## Data to use
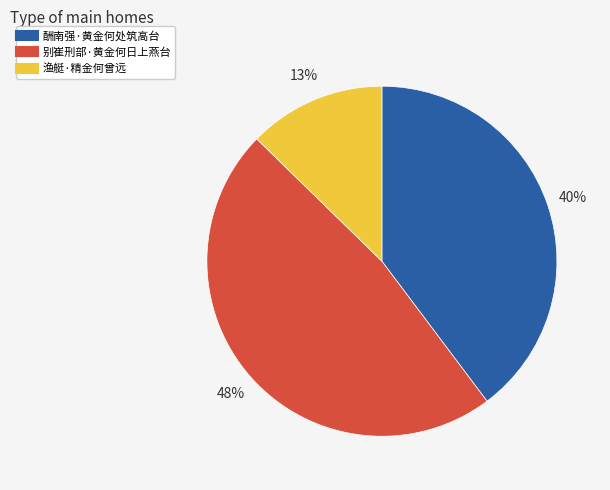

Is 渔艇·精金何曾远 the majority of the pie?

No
* * *
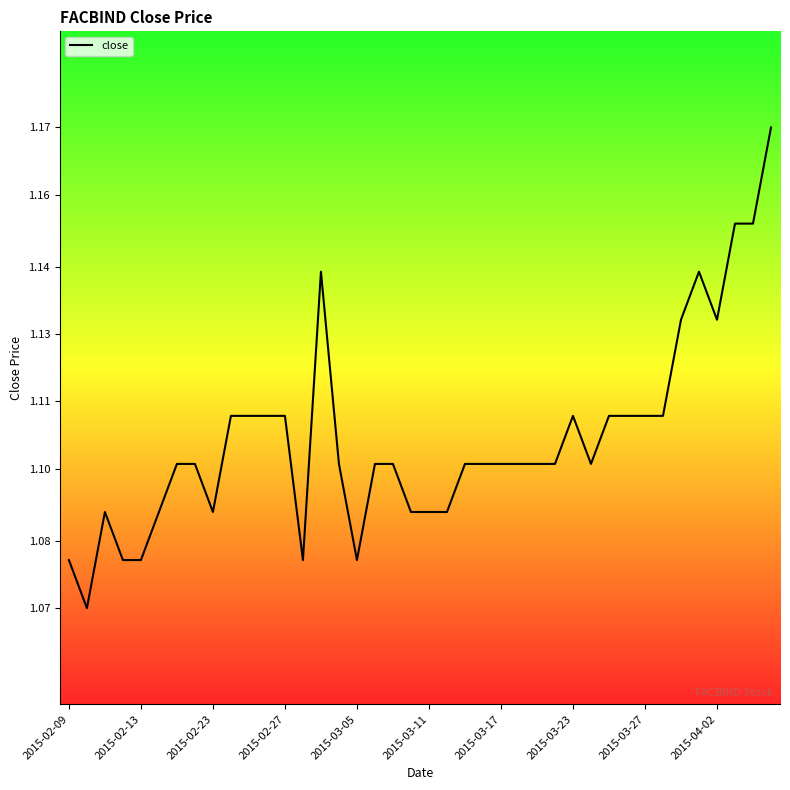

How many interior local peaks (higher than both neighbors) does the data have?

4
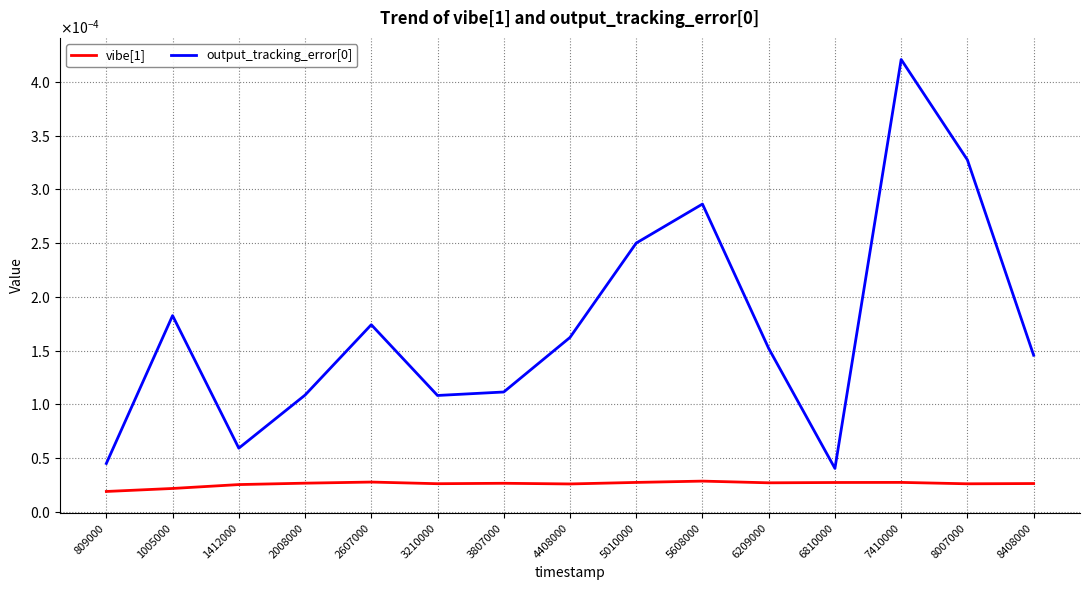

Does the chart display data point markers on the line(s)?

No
--
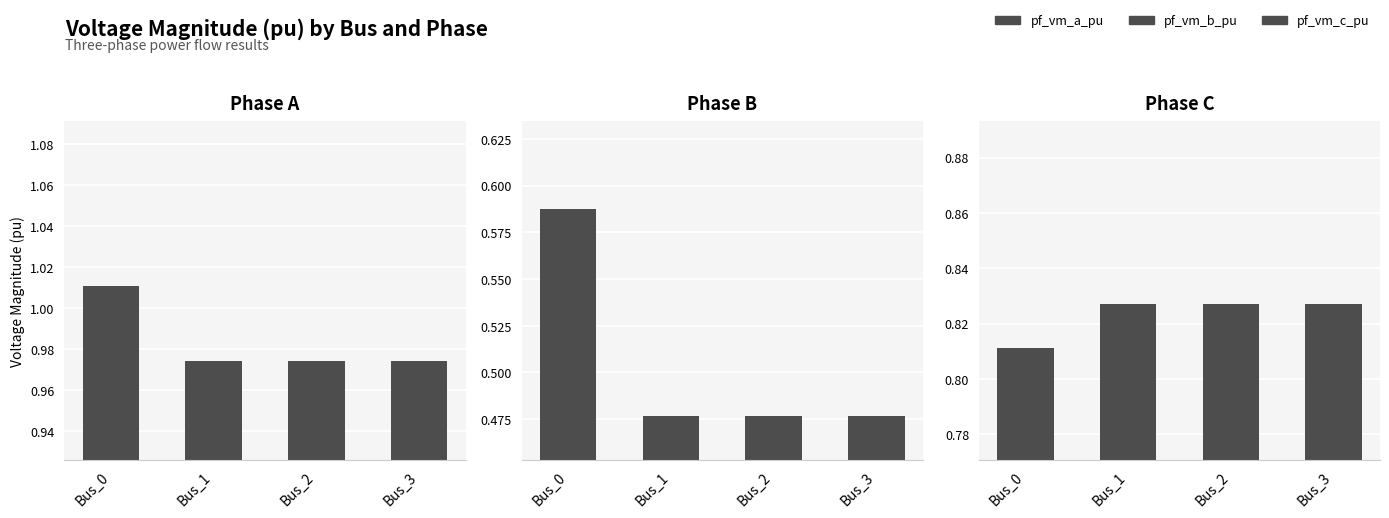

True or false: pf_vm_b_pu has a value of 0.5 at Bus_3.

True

## Task prompt
Set down word for word the records running from the line containing "How many interior" down to the line containing "Does the chart", including both of those lines. Leave the pictures out.

## Exercise response
How many interior local peaks (higher than both neighbors) does the data have?

4

Does the chart display data point markers on the line(s)?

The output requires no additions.